It was a moment that laid bare the full political disarray of the United States. As Donald Trump sat aboard Air Force One, flying back from an abruptly ended G7 summit in Canada, the president was not speaking about diplomacy or security - but about Tucker Carlson. About Marjorie Taylor Greene. About Charlie Kirk. And about a governor whose state was mourning two murdered lawmakers. The world is on the brink of a new Middle East war. Yet at the center of American power, another drama is unfolding - the growing rift between Trump and his own loyalists. “IRAN CAN NOT HAVE A NUCLEAR WEAPON!” the president wrote in all caps on his social media platform - a direct response to Carlson, who had previously warned him not to betray his own base by launching another war in the Middle East.
That the president is now clashing not only with the Democratic opposition but with his own base reveals a deeper erosion of his political compass. Trump’s foreign policy calculus has long become a stage for national self-dramatization - regardless of the consequences. The criticism from within his own ranks shows that the once-unified MAGA movement is fracturing. While Carlson was still seen in 2020 as the mouthpiece of Trumpist conservatism, he is now publicly dismissed as “kooky.” Marjorie Taylor Greene and Charlie Kirk are also urging restraint - America must not once again become a pawn in global power struggles - but Trump reacts as always: petulantly, imperiously, and devoid of any sense of responsibility.

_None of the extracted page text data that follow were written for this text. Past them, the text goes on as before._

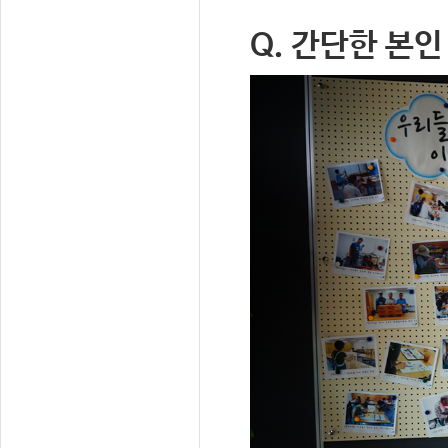
Q. 간단한 본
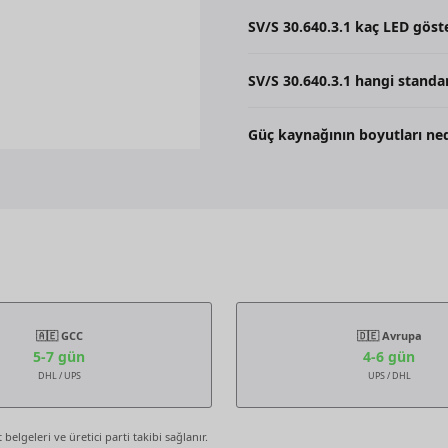
Bu ürün DIN-Rail montaj tipine u
SV/S 30.640.3.1 kaç LED göster
Bu cihazda 1 adet çift renkli LED 
SV/S 30.640.3.1 hangi standa
Bu ürün, KNX (TP) protokolünü de
Güç kaynağının boyutları ned
Genişliği 72 mm, yüksekliği 90 mm 
🇦🇪 GCC
🇩🇪 Avrupa
5-7 gün
4-6 gün
DHL / UPS
UPS / DHL
elgeleri ve üretici parti takibi sağlanır.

The peak of tastelessness came when Trump was asked about the targeted killings of two lawmakers in Minnesota. Would he call the Democratic governor, Tim Walz? “I’m not calling him,” Trump responded. “He’s slick and whacked out. That would be a waste of time.” Two dead, including a husband - but for the president of the United States, that is no reason for sympathy, only an opportunity for defamation. While the country wonders how it came to this, Trump is showing with chilling clarity how little political responsibility and empathy mean in his world. And what remains is what has long become the norm - a president who divides where he should unite - even when the nation is in mourning.